Die Kraftstoffpreise in Deutschland haben ein Niveau erreicht, das Autofahrer seit fast zwei Jahren nicht mehr erlebt haben. Laut der aktuellen Auswertung des ADAC kostet ein Liter Super E10 im bundesweiten Durchschnitt 1,776 Euro – ein Anstieg von 1,8 Cent gegenüber der Vorwoche. Noch kräftiger fiel der Aufschlag beim Diesel aus: Mit einem Plus von 2,9 Cent liegt der Literpreis mittlerweile bei 1,740 Euro.
Der Grund für den Preissprung liegt weit jenseits der deutschen Zapfsäulen. Die wachsende Sorge vor einem militärischen Konflikt im Nahen Osten hat den Rohölmarkt unter Druck gesetzt. Ein Barrel der Nordseesorte Brent verteuerte sich innerhalb einer Woche um rund vier US-Dollar auf knapp 71 US-Dollar und notiert damit nahe eines Mehrmonatshochs. Besonders die Straße von Hormus, eine der wichtigsten Schifffahrtsrouten für den globalen Ölhandel, steht im Fokus der Märkte.

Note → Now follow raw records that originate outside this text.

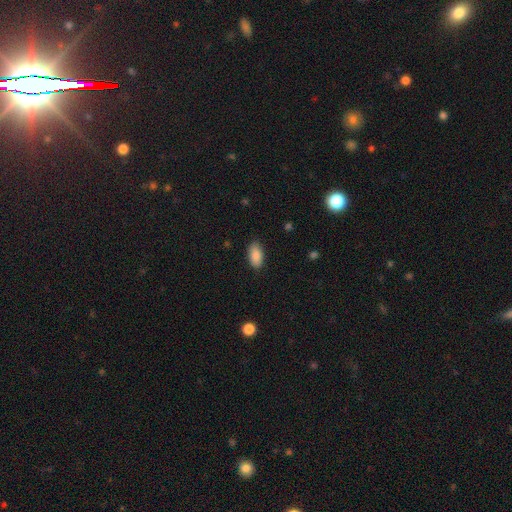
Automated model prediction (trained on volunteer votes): Smooth or featured?
  - smooth: 89% *
  - star or artifact: 7%
  - featured or disk: 4%
How rounded?
  - in between: 94% *
  - round: 3%
  - cigar-shaped: 3%
Merging?
  - none: 86% *
  - minor disturbance: 10%
  - major disturbance: 2%
  - merger: 1%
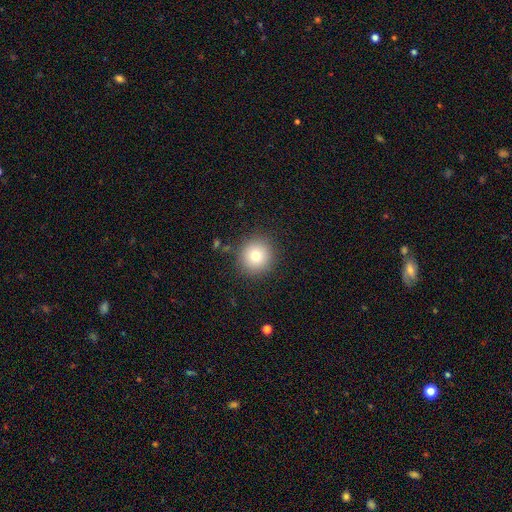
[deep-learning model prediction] Smooth or featured? smooth (78%)
How rounded? round (93%)
Merging? none (88%)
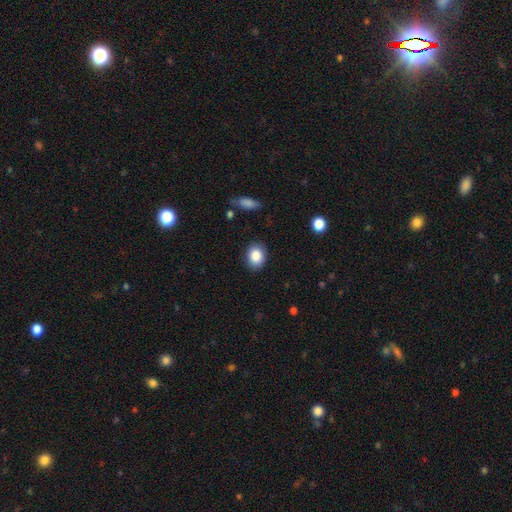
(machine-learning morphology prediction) smooth-or-featured: smooth: 86% | star or artifact: 8% | featured or disk: 5%
  how-rounded: in between: 57% | round: 42% | cigar-shaped: 1%
  merging: none: 87% | minor disturbance: 10% | major disturbance: 2% | merger: 1%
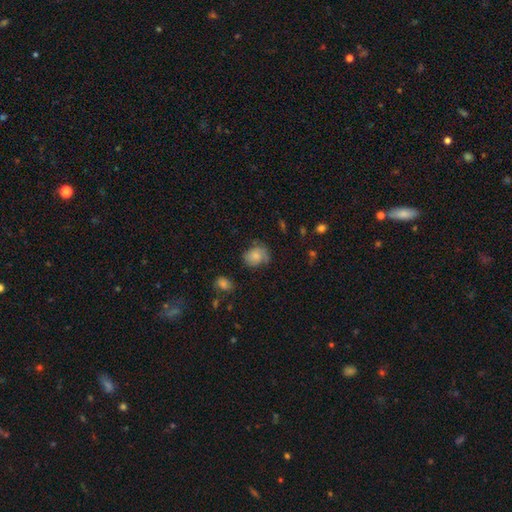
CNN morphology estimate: A smooth galaxy with no disk features (71%) that is round (57%).

Vote fractions:
- Smooth or featured? smooth: 71% / featured or disk: 20% / star or artifact: 9%
- How rounded? round: 57% / in between: 42% / cigar-shaped: 1%
- Merging? none: 56% / minor disturbance: 31% / major disturbance: 11% / merger: 2%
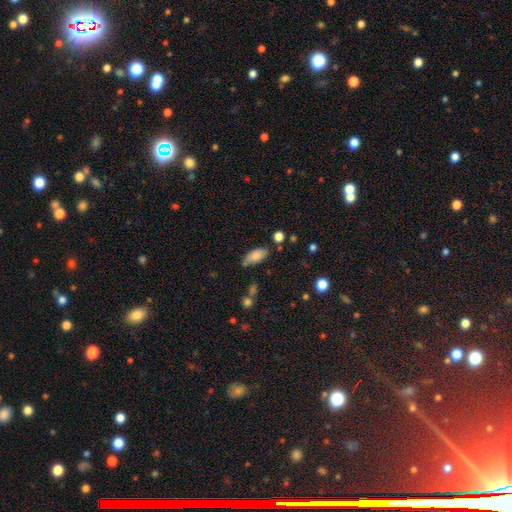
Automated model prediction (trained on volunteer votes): This is clearly a smooth galaxy (83%). How rounded: clearly in between (89%). Merging: likely none (72%).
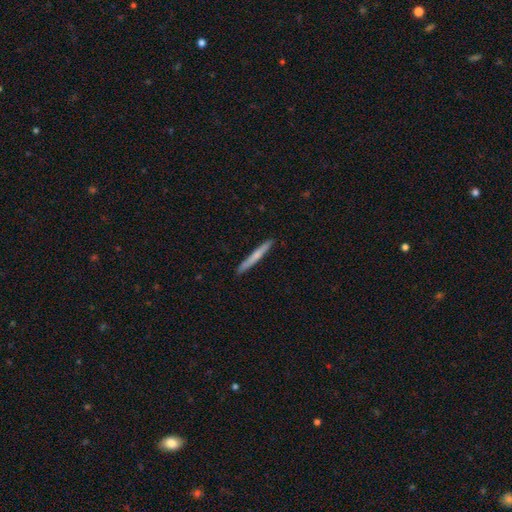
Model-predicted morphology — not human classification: smooth_or_featured: smooth (p=0.61) [alt: featured or disk p=0.33]
how_rounded: cigar-shaped (p=0.97) [alt: in between p=0.02]
merging: none (p=0.91) [alt: minor disturbance p=0.06]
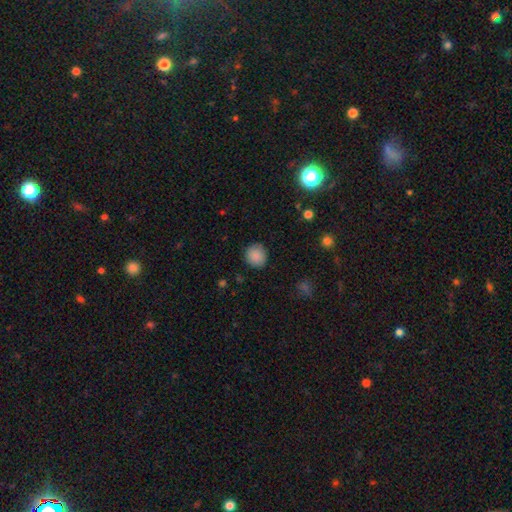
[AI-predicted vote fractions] smooth_or_featured: smooth (p=0.88) [alt: star or artifact p=0.08]
how_rounded: round (p=0.90) [alt: in between p=0.09]
merging: none (p=0.87) [alt: minor disturbance p=0.10]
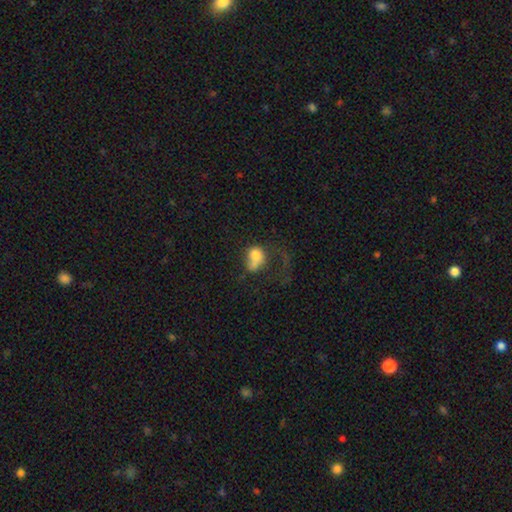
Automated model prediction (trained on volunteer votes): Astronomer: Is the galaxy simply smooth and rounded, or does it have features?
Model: smooth — 68%.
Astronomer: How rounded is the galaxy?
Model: round — 56% (runner-up: in between, 42%).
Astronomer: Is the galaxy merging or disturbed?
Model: major disturbance — 40% (runner-up: merger, 23%).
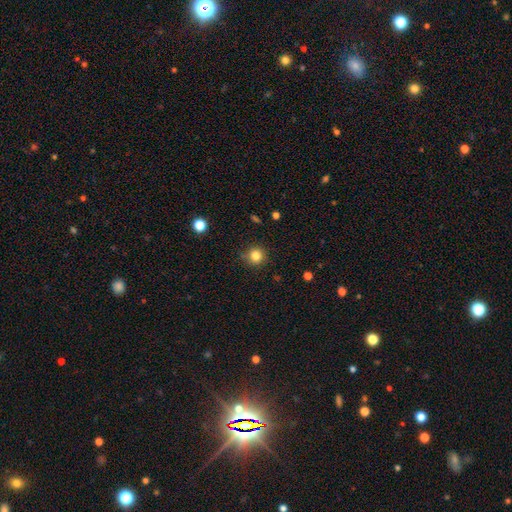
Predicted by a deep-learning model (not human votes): smooth 83%, star or artifact 12%, featured or disk 5%. Down the decision tree: how rounded — round (93%); merging — none (85%).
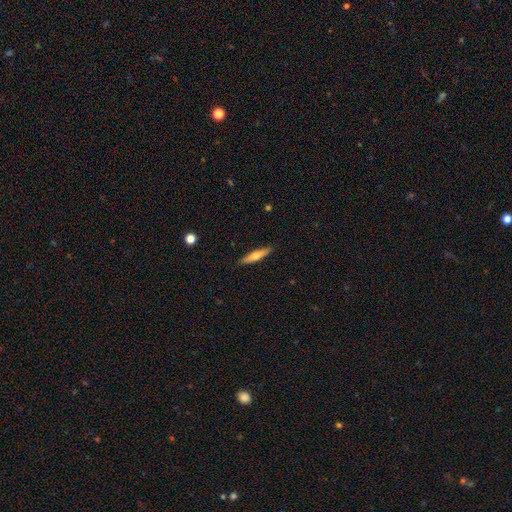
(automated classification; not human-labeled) smooth_or_featured: smooth (p=0.55) [alt: featured or disk p=0.39]
how_rounded: cigar-shaped (p=0.85) [alt: in between p=0.14]
merging: none (p=0.89) [alt: minor disturbance p=0.08]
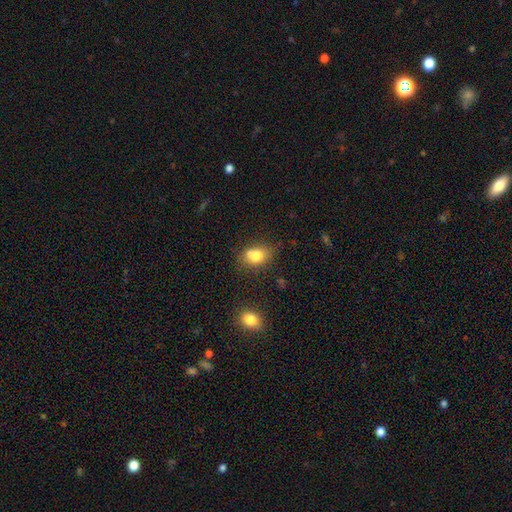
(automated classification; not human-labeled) Smooth or featured? smooth (77%)
How rounded? in between (66%)
Merging? none (55%)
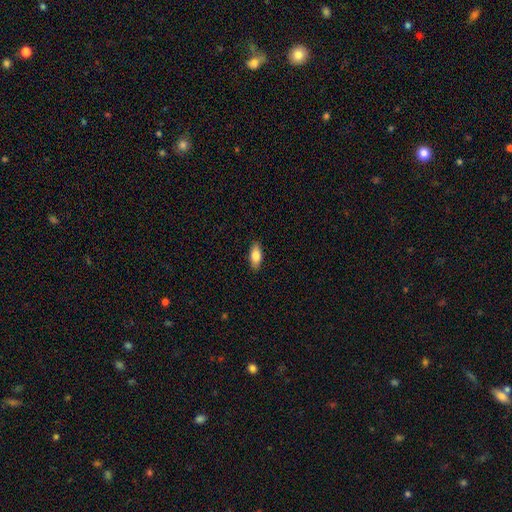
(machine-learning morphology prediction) A smooth galaxy with no disk features (80%) that is in between round and cigar-shaped (85%).

Vote fractions:
- Smooth or featured? smooth: 80% / featured or disk: 14% / star or artifact: 6%
- How rounded? in between: 85% / cigar-shaped: 12% / round: 3%
- Merging? none: 89% / minor disturbance: 8% / major disturbance: 2% / merger: 1%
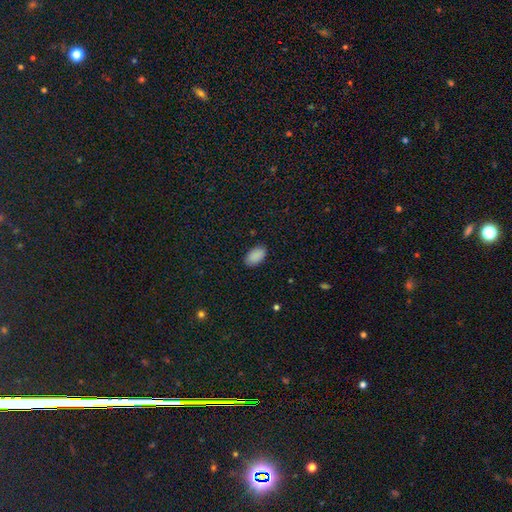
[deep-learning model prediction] This appears to be a smooth galaxy with no disk features (89%) that is in between round and cigar-shaped (94%). Merging: none (87%).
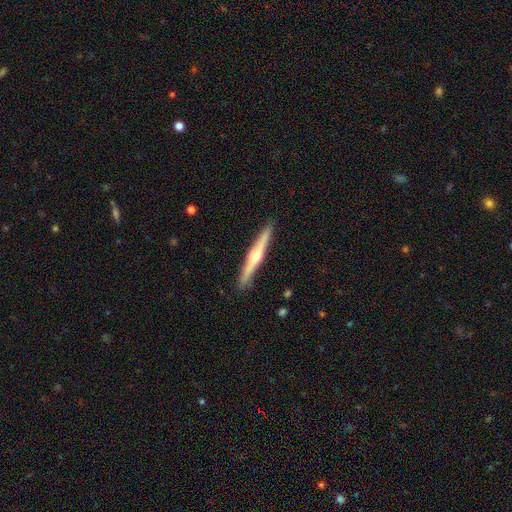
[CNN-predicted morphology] smooth_or_featured: featured or disk (p=0.69) [alt: smooth p=0.26]
disk_edge_on: yes (p=0.98) [alt: no p=0.02]
edge_on_bulge: rounded (p=0.87) [alt: none p=0.08]
merging: none (p=0.91) [alt: minor disturbance p=0.06]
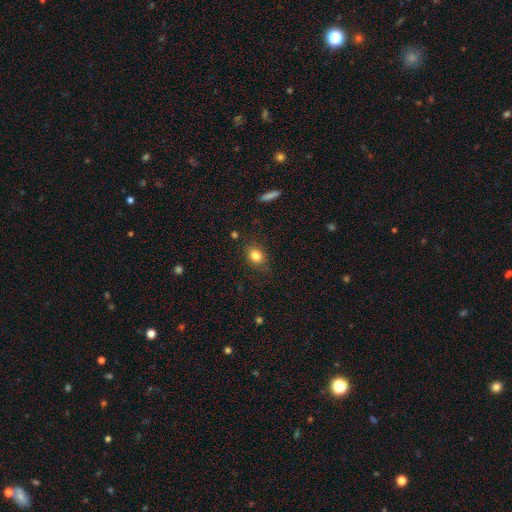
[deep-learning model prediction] smooth-or-featured: smooth: 83% | star or artifact: 10% | featured or disk: 7%
  how-rounded: round: 51% | in between: 47% | cigar-shaped: 1%
  merging: none: 79% | minor disturbance: 15% | major disturbance: 4% | merger: 2%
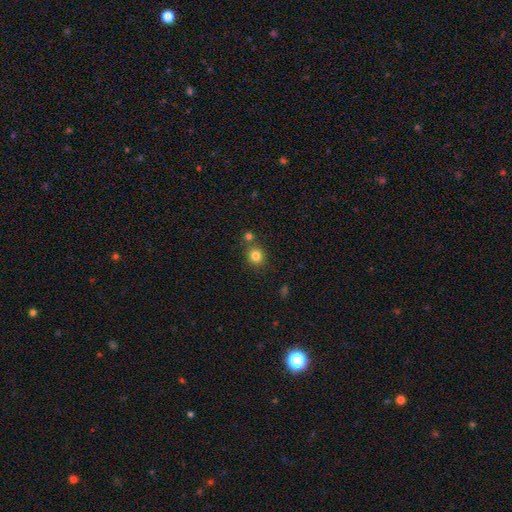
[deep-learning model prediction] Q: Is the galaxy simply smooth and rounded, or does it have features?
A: smooth — 81%.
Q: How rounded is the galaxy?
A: round — 80%.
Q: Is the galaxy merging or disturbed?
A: none — 72%.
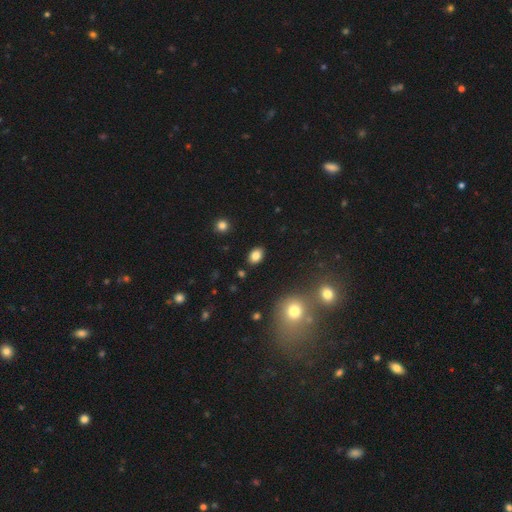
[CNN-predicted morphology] Smooth or featured: smooth — 83% (star or artifact — 10%)
How rounded: in between — 79% (round — 20%)
Merging: none — 88% (minor disturbance — 8%)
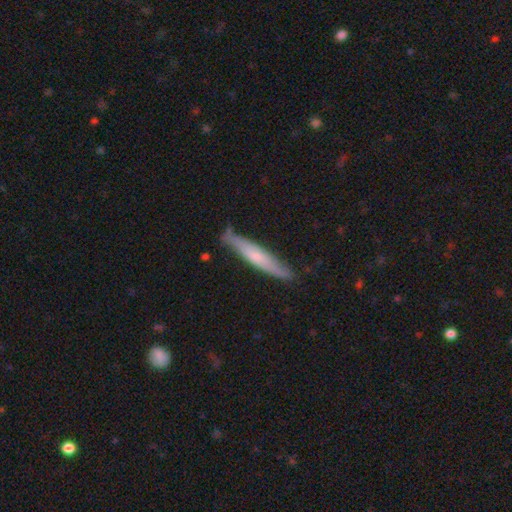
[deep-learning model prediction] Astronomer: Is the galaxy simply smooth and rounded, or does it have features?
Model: smooth — 51% (runner-up: featured or disk, 43%).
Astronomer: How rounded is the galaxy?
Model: cigar-shaped — 93%.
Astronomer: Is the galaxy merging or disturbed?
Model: none — 79%.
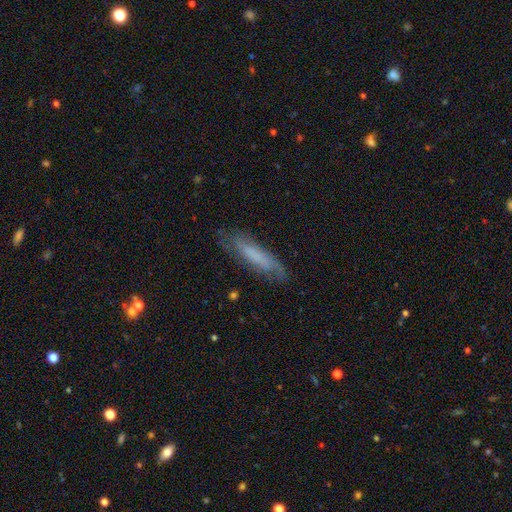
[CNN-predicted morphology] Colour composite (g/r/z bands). It shows a featured or disk galaxy (47%). Merging: none (70%).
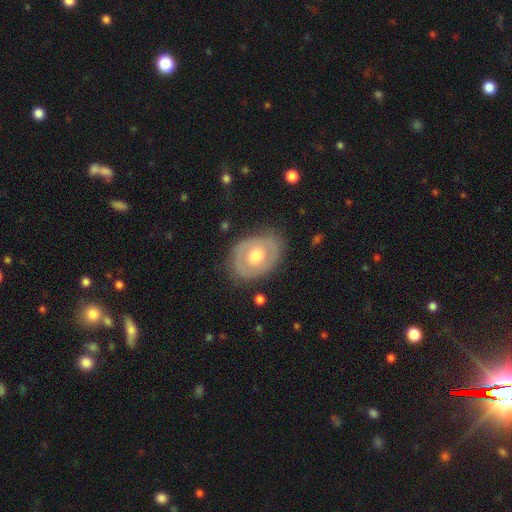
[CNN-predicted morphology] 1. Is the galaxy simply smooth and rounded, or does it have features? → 58% featured or disk, 37% smooth, 6% star or artifact.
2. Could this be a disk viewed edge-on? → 94% no, 6% yes.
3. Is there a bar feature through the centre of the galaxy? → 80% no, 16% weak, 4% strong.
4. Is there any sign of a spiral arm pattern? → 69% no, 31% yes.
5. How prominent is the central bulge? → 73% moderate, 15% small, 10% large, 1% none, 1% dominant.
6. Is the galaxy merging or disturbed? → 77% none, 16% minor disturbance, 5% major disturbance, 1% merger.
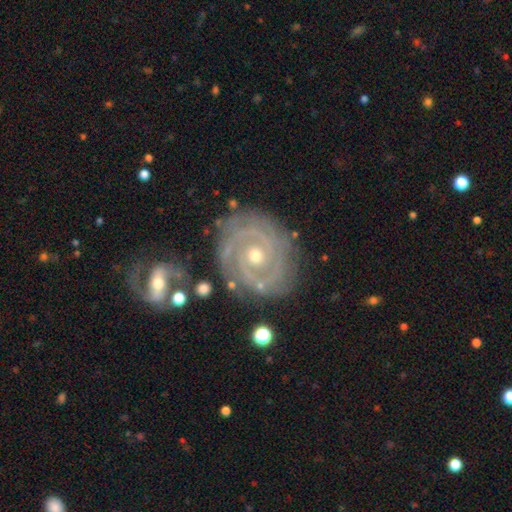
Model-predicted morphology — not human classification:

Bislang fließen die Rohöllieferungen aus der Region ohne Unterbrechung, auch die iranischen Exporte bewegen sich auf hohem Niveau. Sollte es jedoch zu einer direkten Konfrontation zwischen dem Iran und den USA kommen, könnte sich das rasch ändern – mit weitreichenden Folgen für die Energiepreise weltweit. Dass die aktuellen Spritpreise trotz eines vergleichsweise moderaten Ölpreises so hoch liegen, macht die Lage zusätzlich bemerkenswert.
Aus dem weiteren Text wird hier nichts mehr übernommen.